What do we really need to focus on?

Well, across the board, monitoring for super infection is crucial.

Keep checking the mouth for white patches thrush.

Ask about vaginal itching or discharge yeast infection.

And always be alert for that C.

diff diarrhea.

And reminding patients about probiotics might help.

Can't hurt might help.

Yeah.

Encourage yogurt, kefir, things like that.

What about specific administration advice?

You mentioned chelation with tetracyclines.

Right.

For tetracyclines, take them with a full glass of water, like 240 mL, to help prevent esophageal irritation.

And critically, separate the dose from dairy, antacids, iron supplements, by at least two, preferably three hours.

Don't take them together.

Okay.

What about penicillins?

Take most penicillins with water, not juice, as acidity can decrease effectiveness.

And check specific instructions.

Some, like penicillin V or cloxicillin, are best absorbed on an empty stomach.

That means one hour before food or two hours after.

And sulfonamides.

Those are usually recommended to be taken with food to minimize GI upset, and always with that large amount of water we talked about to prevent crystalluria.

Okay.

One last really important teaching point, especially for women of childbearing age.

Ah, yes.

Oral contraceptives.

Several of these antibiotic classes, specifically penicillins, macrolides, and petracyclines, can potentially reduce the effectiveness of birth control pills.

So backup contraception is needed.

Absolutely.

Advise patients to use a reliable backup method, like condoms, during the antibiotic course, and usually for about a week after finishing, just to be safe.

It's a critical piece of counseling.

Definitely.

So, wrapping up.

We see the difference between killing bacteria outright, like the beta -lactams do by hitting the cell wall.

Right, the bactericidal action.

Versus just inhibiting them, like the macrolides, tetracyclines, and sulfonamides do by targeting protein synthesis or metabolism, mostly bacteriostatic.

And we've hit those key clinical limitations, things like the chelation issue with petracyclines, the P450 interactions with macrolides, the allergy potential with penicillins and sulfa drugs, the need for fluids with sulfonamides.

It's a lot to track, but crucial for safety.

Okay, that brings us to our final thought for you, the listener, to chew on.

We know antibiotic resistance is driven by overuse.

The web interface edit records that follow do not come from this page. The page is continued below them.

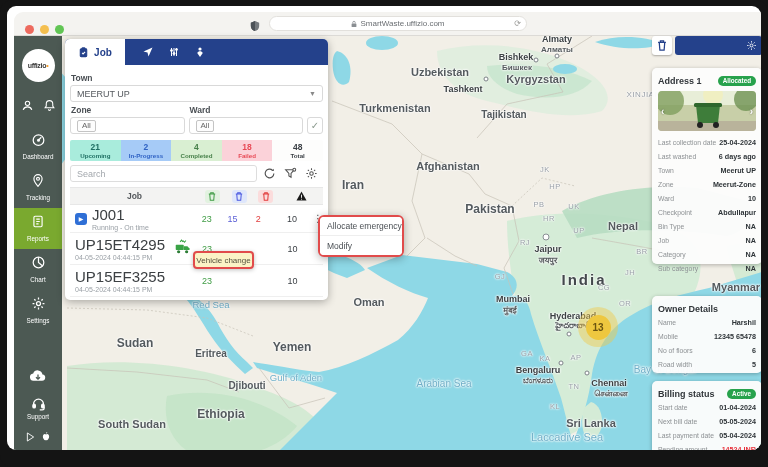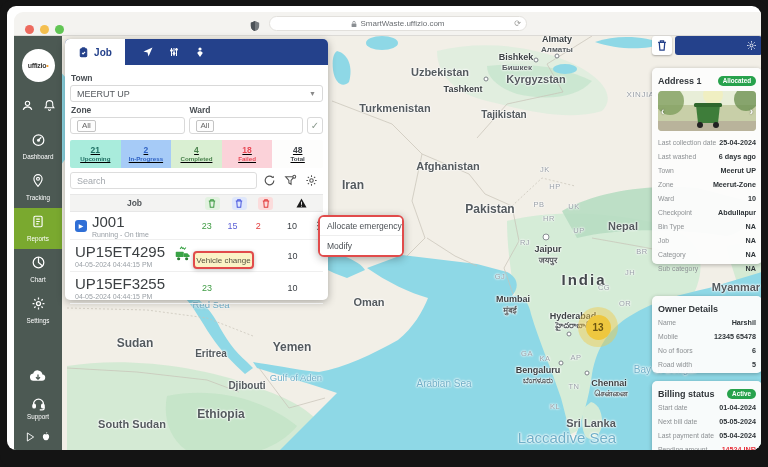--- a/index.html
+++ b/index.html
@@ -50,7 +50,7 @@
   .chip { font-size:8px; color:#666; border:1px solid #c4c4c4; border-radius:2px; padding:0.5px 4px; background:#fdfdfd; }
   #check-btn { width:16px; height:17px; border:1px solid #d9d9d9; border-radius:3px; background:#fff; align-self:flex-end; display:flex; align-items:center; justify-content:center; color:#8b9a8e; font-size:10px; cursor:pointer; }
   #stats-row { display:flex; margin-top:6px; border-radius:2px; overflow:hidden; }
-  .stat { width:20%; height:28px; display:flex; flex-direction:column; align-items:center; justify-content:center;text-decoration:underline; }
+  .stat { width:20%; height:21px; display:flex; flex-direction:column; align-items:center; justify-content:center; }
   .stat .c { font-size:8.5px; font-weight:bold; line-height:9px; }
   .stat .l { font-size:6.2px; font-weight:bold; line-height:7px; }
   #search-row { display:flex; align-items:center; margin-top:4px; gap:4px; }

Now that you have a better handle on how these drugs work, their side effects, and their specific targets.

Think about this.

When you're faced with a patient, maybe they have a cough and some colored sputum, or just feel generally unwell.

What specific things, beyond just checking boxes, do you really need to assess in their history and presentation to decide if an antibiotic is truly necessary?

How do you avoid contributing to the problem when maybe it's just a virus, or something else entirely, that diagnostic skill knowing when not to prescribe?

That's maybe the most important skill of all for antibiotic stewardship.

Couldn't agree more.

Well, this has been a really productive deep dive into these essential antibiotic classes.

Thanks so much for walking us through it.

My pleasure.

It's vital information.

And thank you all for joining us.

We will catch you on the next deep dive.